:: Data lines ::
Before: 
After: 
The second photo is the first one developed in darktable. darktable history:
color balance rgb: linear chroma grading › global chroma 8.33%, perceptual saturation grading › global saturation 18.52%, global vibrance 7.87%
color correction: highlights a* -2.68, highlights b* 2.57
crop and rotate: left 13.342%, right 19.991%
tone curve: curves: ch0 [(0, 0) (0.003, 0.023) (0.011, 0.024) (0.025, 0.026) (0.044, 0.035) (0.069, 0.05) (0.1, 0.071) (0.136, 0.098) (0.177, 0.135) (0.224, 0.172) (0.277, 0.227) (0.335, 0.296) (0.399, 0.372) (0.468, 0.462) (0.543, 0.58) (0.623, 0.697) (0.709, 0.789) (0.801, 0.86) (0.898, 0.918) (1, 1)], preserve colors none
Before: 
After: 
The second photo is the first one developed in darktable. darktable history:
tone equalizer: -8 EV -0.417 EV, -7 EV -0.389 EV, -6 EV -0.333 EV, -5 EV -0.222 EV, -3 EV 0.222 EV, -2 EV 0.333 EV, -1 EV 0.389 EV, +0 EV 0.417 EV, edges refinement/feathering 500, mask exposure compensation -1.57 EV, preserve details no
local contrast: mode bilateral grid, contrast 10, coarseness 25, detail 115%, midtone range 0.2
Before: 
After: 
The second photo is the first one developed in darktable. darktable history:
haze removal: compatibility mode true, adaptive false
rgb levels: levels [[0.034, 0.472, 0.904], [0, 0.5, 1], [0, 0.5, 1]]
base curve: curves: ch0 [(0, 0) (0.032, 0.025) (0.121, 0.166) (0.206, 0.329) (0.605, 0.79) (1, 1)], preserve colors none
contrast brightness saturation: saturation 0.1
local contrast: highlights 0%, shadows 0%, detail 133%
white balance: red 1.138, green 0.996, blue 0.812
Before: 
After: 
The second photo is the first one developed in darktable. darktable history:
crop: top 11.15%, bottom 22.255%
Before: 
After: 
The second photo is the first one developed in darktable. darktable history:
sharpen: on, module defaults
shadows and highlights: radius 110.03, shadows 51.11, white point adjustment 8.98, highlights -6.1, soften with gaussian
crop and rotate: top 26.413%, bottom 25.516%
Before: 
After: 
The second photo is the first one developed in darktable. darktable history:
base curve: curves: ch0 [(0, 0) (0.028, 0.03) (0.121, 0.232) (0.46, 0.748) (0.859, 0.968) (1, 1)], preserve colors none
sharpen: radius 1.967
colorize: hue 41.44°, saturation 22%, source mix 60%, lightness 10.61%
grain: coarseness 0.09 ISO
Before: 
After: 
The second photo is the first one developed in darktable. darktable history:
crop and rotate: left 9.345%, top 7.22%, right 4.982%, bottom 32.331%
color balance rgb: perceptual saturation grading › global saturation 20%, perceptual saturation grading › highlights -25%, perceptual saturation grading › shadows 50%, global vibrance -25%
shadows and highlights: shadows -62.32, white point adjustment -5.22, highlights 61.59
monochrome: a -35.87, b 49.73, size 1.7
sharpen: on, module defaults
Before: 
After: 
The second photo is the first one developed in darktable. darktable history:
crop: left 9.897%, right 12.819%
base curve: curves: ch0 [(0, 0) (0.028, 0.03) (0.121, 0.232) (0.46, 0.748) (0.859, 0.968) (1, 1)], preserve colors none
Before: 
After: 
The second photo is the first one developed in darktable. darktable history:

:: Problem details ::
Recast every line of the items above as a Markdown table with the columns Row and Line, numbering the rows in order and leaving out blank lines.

:: Complete answer ::
| Row | Line |
|---|---|
| 1 | Before:  |
| 2 | After:  |
| 3 | The second photo is the first one developed in darktable. darktable history: |
| 4 | color balance rgb: linear chroma grading › global chroma 8.33%, perceptual saturation grading › global saturation 18.52%, global vibrance 7.87% |
| 5 | color correction: highlights a* -2.68, highlights b* 2.57 |
| 6 | crop and rotate: left 13.342%, right 19.991% |
| 7 | tone curve: curves: ch0 [(0, 0) (0.003, 0.023) (0.011, 0.024) (0.025, 0.026) (0.044, 0.035) (0.069, 0.05) (0.1, 0.071) (0.136, 0.098) (0.177, 0.135) (0.224, 0.172) (0.277, 0.227) (0.335, 0.296) (0.399, 0.372) (0.468, 0.462) (0.543, 0.58) (0.623, 0.697) (0.709, 0.789) (0.801, 0.86) (0.898, 0.918) (1, 1)], preserve colors none |
| 8 | Before:  |
| 9 | After:  |
| 10 | The second photo is the first one developed in darktable. darktable history: |
| 11 | tone equalizer: -8 EV -0.417 EV, -7 EV -0.389 EV, -6 EV -0.333 EV, -5 EV -0.222 EV, -3 EV 0.222 EV, -2 EV 0.333 EV, -1 EV 0.389 EV, +0 EV 0.417 EV, edges refinement/feathering 500, mask exposure compensation -1.57 EV, preserve details no |
| 12 | local contrast: mode bilateral grid, contrast 10, coarseness 25, detail 115%, midtone range 0.2 |
| 13 | Before:  |
| 14 | After:  |
| 15 | The second photo is the first one developed in darktable. darktable history: |
| 16 | haze removal: compatibility mode true, adaptive false |
| 17 | rgb levels: levels [[0.034, 0.472, 0.904], [0, 0.5, 1], [0, 0.5, 1]] |
| 18 | base curve: curves: ch0 [(0, 0) (0.032, 0.025) (0.121, 0.166) (0.206, 0.329) (0.605, 0.79) (1, 1)], preserve colors none |
| 19 | contrast brightness saturation: saturation 0.1 |
| 20 | local contrast: highlights 0%, shadows 0%, detail 133% |
| 21 | white balance: red 1.138, green 0.996, blue 0.812 |
| 22 | Before:  |
| 23 | After:  |
| 24 | The second photo is the first one developed in darktable. darktable history: |
| 25 | crop: top 11.15%, bottom 22.255% |
| 26 | Before:  |
| 27 | After:  |
| 28 | The second photo is the first one developed in darktable. darktable history: |
| 29 | sharpen: on, module defaults |
| 30 | shadows and highlights: radius 110.03, shadows 51.11, white point adjustment 8.98, highlights -6.1, soften with gaussian |
| 31 | crop and rotate: top 26.413%, bottom 25.516% |
| 32 | Before:  |
| 33 | After:  |
| 34 | The second photo is the first one developed in darktable. darktable history: |
| 35 | base curve: curves: ch0 [(0, 0) (0.028, 0.03) (0.121, 0.232) (0.46, 0.748) (0.859, 0.968) (1, 1)], preserve colors none |
| 36 | sharpen: radius 1.967 |
| 37 | colorize: hue 41.44°, saturation 22%, source mix 60%, lightness 10.61% |
| 38 | grain: coarseness 0.09 ISO |
| 39 | Before:  |
| 40 | After:  |
| 41 | The second photo is the first one developed in darktable. darktable history: |
| 42 | crop and rotate: left 9.345%, top 7.22%, right 4.982%, bottom 32.331% |
| 43 | color balance rgb: perceptual saturation grading › global saturation 20%, perceptual saturation grading › highlights -25%, perceptual saturation grading › shadows 50%, global vibrance -25% |
| 44 | shadows and highlights: shadows -62.32, white point adjustment -5.22, highlights 61.59 |
| 45 | monochrome: a -35.87, b 49.73, size 1.7 |
| 46 | sharpen: on, module defaults |
| 47 | Before:  |
| 48 | After:  |
| 49 | The second photo is the first one developed in darktable. darktable history: |
| 50 | crop: left 9.897%, right 12.819% |
| 51 | base curve: curves: ch0 [(0, 0) (0.028, 0.03) (0.121, 0.232) (0.46, 0.748) (0.859, 0.968) (1, 1)], preserve colors none |
| 52 | Before:  |
| 53 | After:  |
| 54 | The second photo is the first one developed in darktable. darktable history: |